Assignment
Type out each entry exactly as it appears, but keep every image out.

Material provided
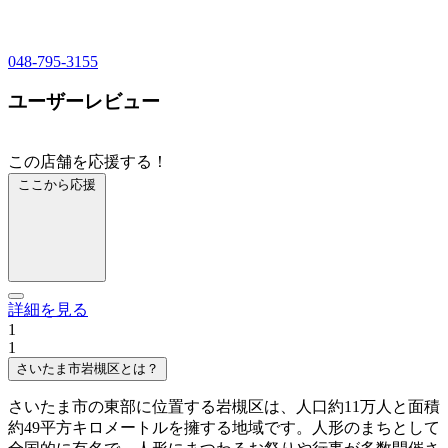
048-795-3155
ユーザーレビュー
この店舗を応援する！
ここから応援
詳細を見る
1
1
さいたま市岩槻区とは？
さいたま市の東部に位置する岩槻区は、人口約11万人と面積
約49平方キロメートルを擁する地域です。人形のまちとして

Solved problem
048-795-3155
ユーザーレビュー
この店舗を応援する！
ここから応援
詳細を見る
1
1
さいたま市岩槻区とは？
さいたま市の東部に位置する岩槻区は、人口約11万人と面積
約49平方キロメートルを擁する地域です。人形のまちとして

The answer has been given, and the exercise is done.